In desperation I captured all packets on the VPN network interface on my Mac during that run, then looked at it with Wireshark. I see one long-lived connection for each of the three managed machines, plus one short-lived connection for 10.140.155.162.

I see no end to the long-lived connections. Just to make sure it was not due to a missing buffer flush in the packet capture, I did a ping of one managed machine after ansible-playbook finished; I see the ping in the captured packets. So how can Ansible suffer from truncated replies when the connections stay open? How can the connections stay open after ansible-playbook exits?

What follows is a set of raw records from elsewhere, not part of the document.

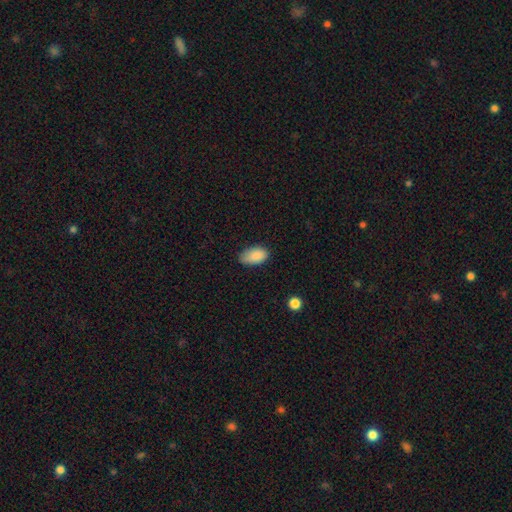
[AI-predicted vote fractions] smooth-or-featured: smooth: 88% | star or artifact: 7% | featured or disk: 5%
  how-rounded: in between: 94% | round: 5% | cigar-shaped: 2%
  merging: none: 73% | minor disturbance: 22% | major disturbance: 4% | merger: 1%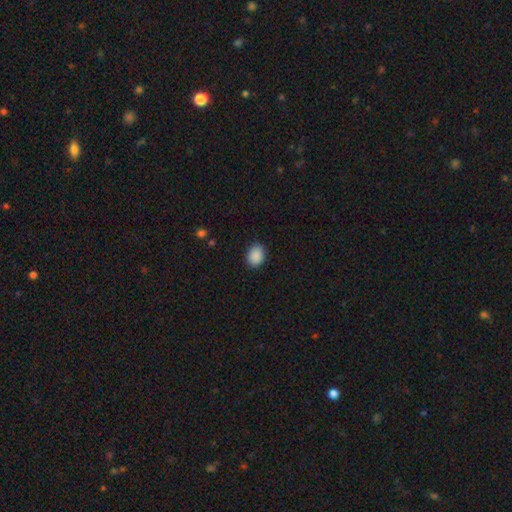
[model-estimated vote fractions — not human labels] This appears to be a smooth galaxy with no disk features (89%) that is in between round and cigar-shaped (59%). Merging: none (87%).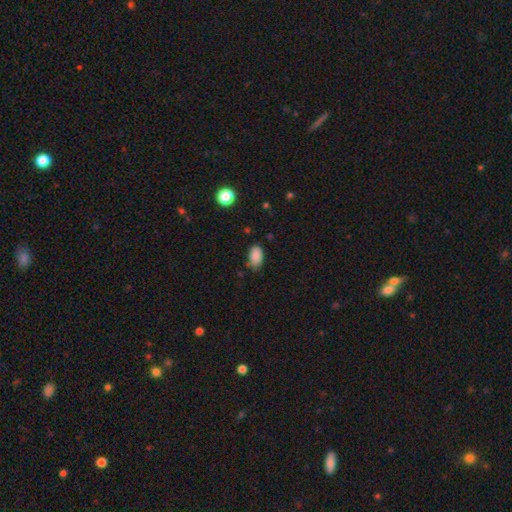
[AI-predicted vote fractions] smooth 87%, star or artifact 9%, featured or disk 4%. Down the decision tree: how rounded — in between (91%); merging — none (70%).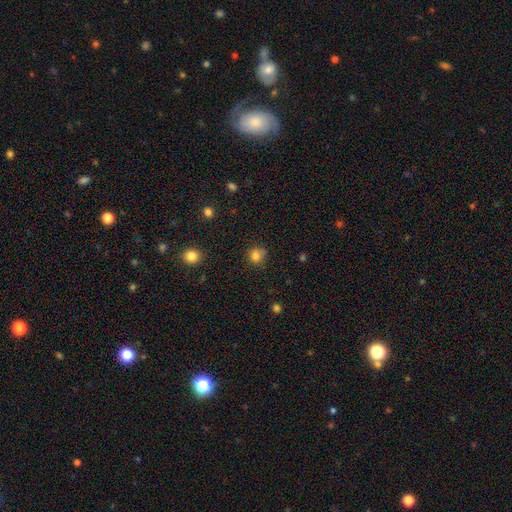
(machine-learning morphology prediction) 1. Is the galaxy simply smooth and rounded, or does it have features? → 80% smooth, 13% star or artifact, 6% featured or disk.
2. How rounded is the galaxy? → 84% round, 15% in between, 1% cigar-shaped.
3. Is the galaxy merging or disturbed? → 67% none, 21% minor disturbance, 7% merger, 6% major disturbance.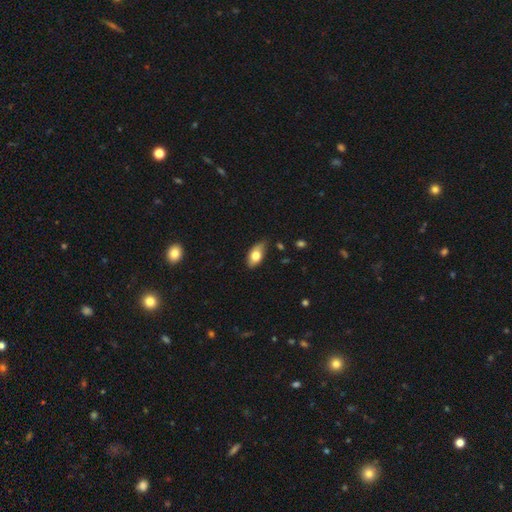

The short-lived connection is even stranger. It comes late in the trace. The client closes it soon after the completion of the three-packet handshake that opens the connection. The client sends no TCP payload at all, not even the “client hello” of TLS. The server sends a “server hello”, which prompts the client to respond with a RST. What the heck is going on with that?

Thanks for any clues,
Mike

I'm not sure but it seems it might be related to this issue,
https://github.com/ansible/ansible/issues/13876

it seems that an interaction between openssh and the newer kernels is
closing the ssh connection sooner than it should.